::: Extract to read

There is no detail in the record about the consent decree, but there is a reference to a consent decree between the State of California and the United States Department of Justice in People v. Felix (2008) 169 Cal.App.4th 607. That decree was entered into in August 2006. It appears to be of marginal relevance, since it occurred two years after the 2004 probable cause hearing in this case, and could not, standing alone, explain appellant's failure to seek a transfer between 2004 and 2006. We see no abuse of discretion in the trial court's finding that it was a collateral matter that we require a trial within a trial.

Even assuming that the trial court erred, we would see no probability or possibility that appellant would have received a more favorable outcome if the evidence had been admitted. Appellant's reasons for failing to seek a voluntary transfer to a state hospital after 2004 were a minor issue. There was ample evidence that appellant had not sought formal treatment of any sort for a period of 10 years, had previously stated that he could treat himself but had failed to complete the workbook portions of self-help books that he had acquired, and had told doctors that he did not want to revisit and analyze his offenses, a necessary part of formal treatment programs.

5. Cumulative error

Appellant contends that the cumulative effect of many evidentiary rulings was prejudicial and requires reversal.

To determine whether errors are sufficiently grave to mandate reversal, it is necessary to look at the cumulative effect of the errors. (People v. Cardenas (1982) 31 Cal.3d 897, 907; see also People v. Pitts (1990) 223 Cal.App.3d 606, 815.) Reversal is appropriate only where the appellant has demonstrated that he was prejudiced by such errors. (People v. Bradford (1997) 15 Cal.4th 1229, 1382; People v. Mayfield (1997) 14 Cal.4th 668, 790.) We have assumed for the sake of argument that some of appellant's claims of error are valid. As we discuss below, the errors were minor and even when viewed collectively could not have prejudiced appellant.

a. Dr. Michael First's unpublished article

Appellant claims the trial court erred by not permitting defense counsel to cross-examine Dr. Vognsen about Dr. Michael First's article.

Evidence Code section 721, subdivision (b) provides in pertinent part: "If a witness testifying as an expert testifies in the form of an opinion, he or she may not be cross-examined in regard to the content or tenor of any scientific, technical, or professional text, treatise, journal, or similar publication unless any of the following occurs: [¶] (1) The witness referred to, considered, or relied upon such publication in arriving at or forming his or her opinion. [¶] (2) The publication has been admitted in evidence. [¶] (3) The publication has been established as a reliable authority by the testimony or admission of the witness or by other expert testimony or by judicial notice."

Here, after an objection by the prosecutor, defense counsel contended that

Dr. First's article was considered "published" by experts because it had been accepted for publication and was at the press. The trial court did not agree.

The next day, after the prosecutor read the article, the prosecutor argued it should be excluded under Evidence Code section 721, subdivision (b), because there was no evidence Dr. Vognsen considered Dr. First an expert in the field, there was no evidence Dr. First was an expert in the sexually violent predator area, and because there was no evidence Dr. Vognsen relied on the article or considered it reliable authority. The court agreed with the prosecutor's argument and ruled the article was not admissible.

::::::
::: Records shown

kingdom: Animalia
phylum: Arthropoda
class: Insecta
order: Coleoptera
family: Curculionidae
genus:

::::::

**Exercise objective:**
Rewrite the court opinion excerpt starting with "a. Dr. Michael" and going on through "Michael First's article.", swapping "defense counsel" for "defense attorney". Rely only on the court opinion excerpt and not on the rows.

**Finished exercise:**
a. Dr. Michael First's unpublished article

Appellant claims the trial court erred by not permitting defense attorney to cross-examine Dr. Vognsen about Dr. Michael First's article.